AMERICA'S PAST TIME
Continued:
Some sports analysts describe MLB as being on the way up.  I don't know how they can come to this conclusion.  MLB is so far in the tank right now, they have Rosanna Bar for a next door neighbor, with her lovely and prospering carreer.  In 2004, this year, MLB was so bad that the NFL Draft brought in more viewers, listeners, and revenue than the 15 games they had scheduled that day combined.  The draft, the biggest crapshoot in all of sports.  And I'm not talking the 1st day debut of the 1st round allstars.  I'm talking about the Sunday gig, the 4th round and higher picks, the one that make you say, "With the 220th overall pick in the 2004 NFL draft the Cleveland Browns select, WHO"?  Some guys no ones ever heard of because he was the 5th string offensive lineman for Miami of Ohio.  And this draws more public interest than MLB, it makes me laugh.

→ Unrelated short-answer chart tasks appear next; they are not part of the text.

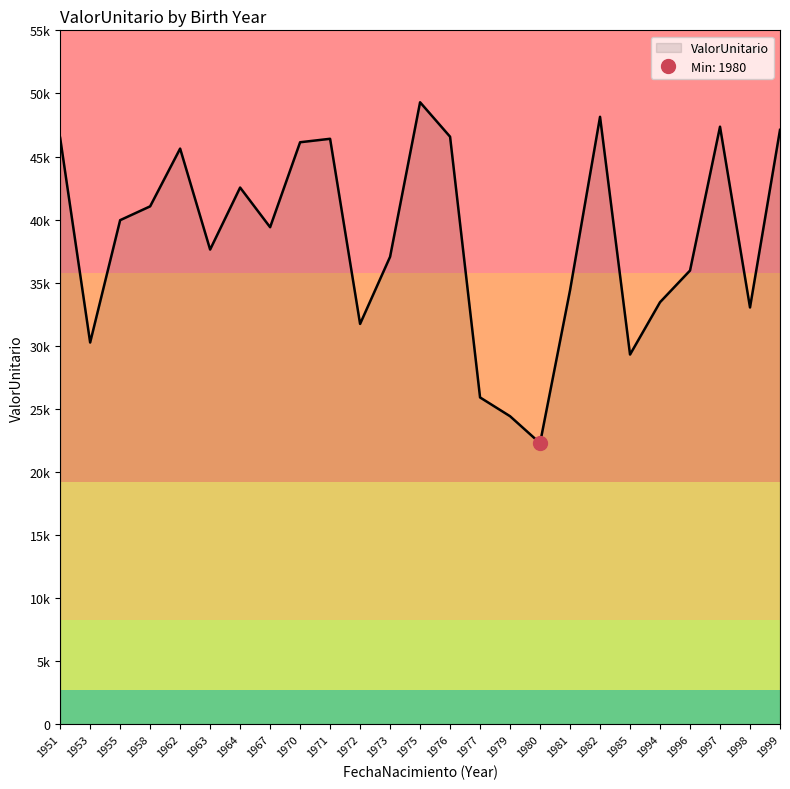

Count the number of data series in this chart.

1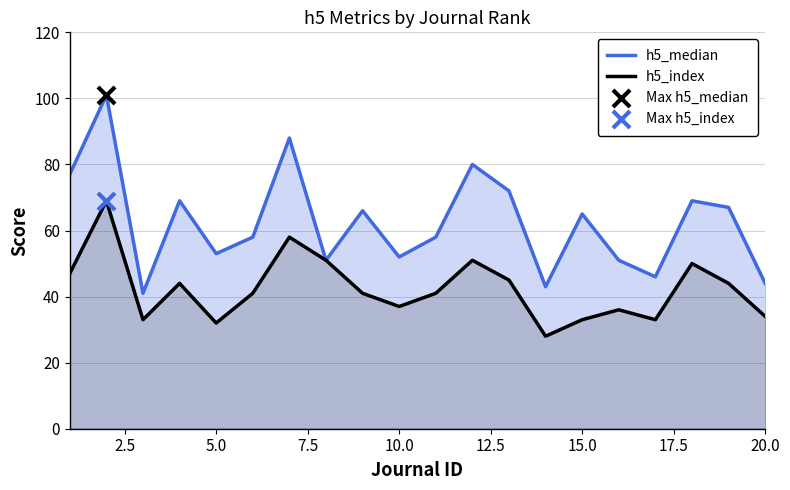

Which series has the widest spread of Y values?

h5_median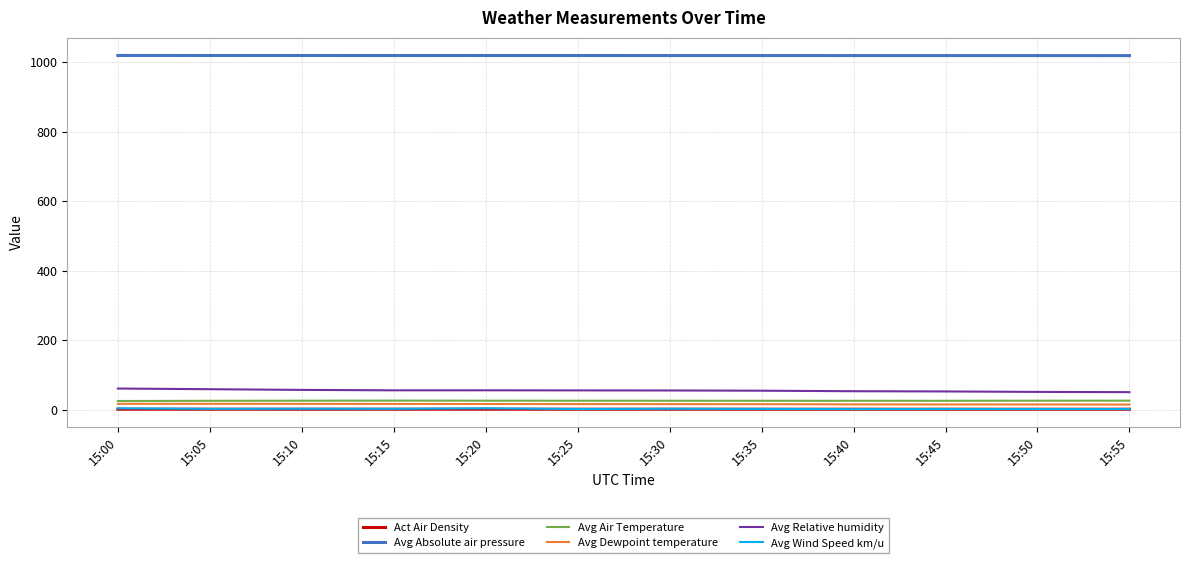

True or false: Avg Dewpoint temperature and Avg Wind Speed km/u intersect in this chart.

False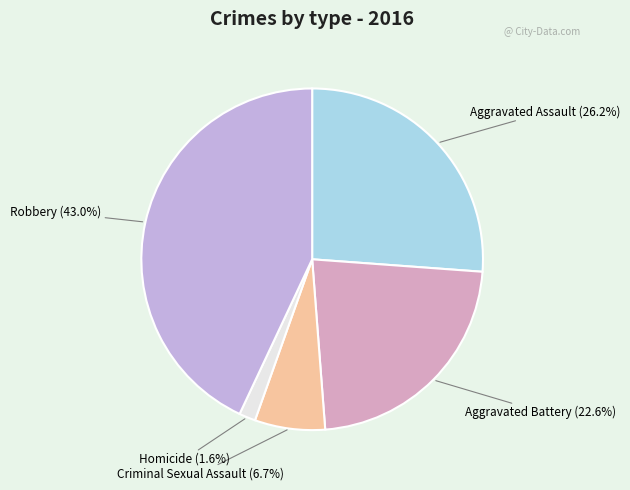

True or false: Aggravated Battery accounts for 23% of the total.

True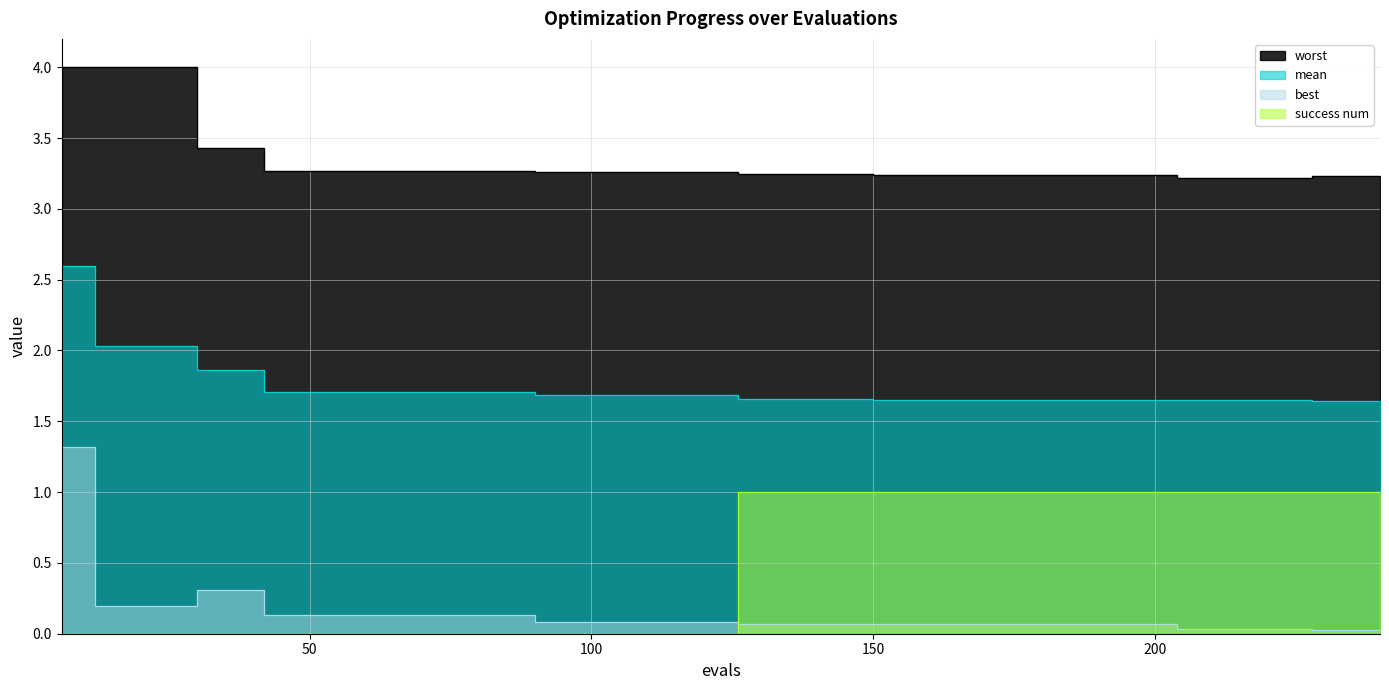

Reading left to right, extract all data points from this chart.

mean: 2.6	2.0	2.0	2.0	1.9	1.9	1.7	1.7	1.7	1.7	1.7	1.7	1.7	1.7	1.7	1.7	1.7	1.7	1.7	1.7	1.7	1.7	1.7	1.7	1.7	1.7	1.7	1.7	1.7	1.7	1.7	1.7	1.7	1.6	1.6	1.6	1.6	1.6	1.6	1.6
best: 1.3	0.2	0.2	0.2	0.3	0.3	0.1	0.1	0.1	0.1	0.1	0.1	0.1	0.1	0.1	0.1	0.1	0.1	0.1	0.1	0.1	0.1	0.1	0.1	0.1	0.1	0.1	0.1	0.1	0.1	0.1	0.1	0.1	0.0	0.0	0.0	0.0	0.0	0.0	0.0
worst: 4.0	4.0	4.0	4.0	3.4	3.4	3.3	3.3	3.3	3.3	3.3	3.3	3.3	3.3	3.3	3.3	3.3	3.3	3.3	3.3	3.2	3.2	3.2	3.2	3.2	3.2	3.2	3.2	3.2	3.2	3.2	3.2	3.2	3.2	3.2	3.2	3.2	3.2	3.2	3.2
success num: 0.0	0.0	0.0	0.0	0.0	0.0	0.0	0.0	0.0	0.0	0.0	0.0	0.0	0.0	0.0	0.0	0.0	0.0	0.0	0.0	1.0	1.0	1.0	1.0	1.0	1.0	1.0	1.0	1.0	1.0	1.0	1.0	1.0	1.0	1.0	1.0	1.0	1.0	1.0	1.0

In a sport where ticket prices are constantly being raised and the players are complaining that they are having trouble making ends meet, struggling on only 4 million a year, MLB decided that tickets are now not quite high enough for the few hundred people that actually still attend these pathetic games.  Team owners complain that their stadiums are too old, and then hit the city up for building them a bigger stadium with more seating.  Not a bigger field though, the fields are actually smaller, so the players can use their wooden rocket launchers and blast the balls half way into the upper deck riddling the empty seating, thus causing the scoring to skyrocket and changing the game completely.  An average MLB stadium seats just under 47,800 people when the average attendance is in the 20K region.  In 2003, attend for a MLB game was down 4.3% compared to 2002, which was down an addition 6.7% from the previous year.  Since 2001, MLB attendance has dropped over 11% and shows no signs of leveling off.  Now there is a true stat for MLB.  I'm done, thanks for shopping.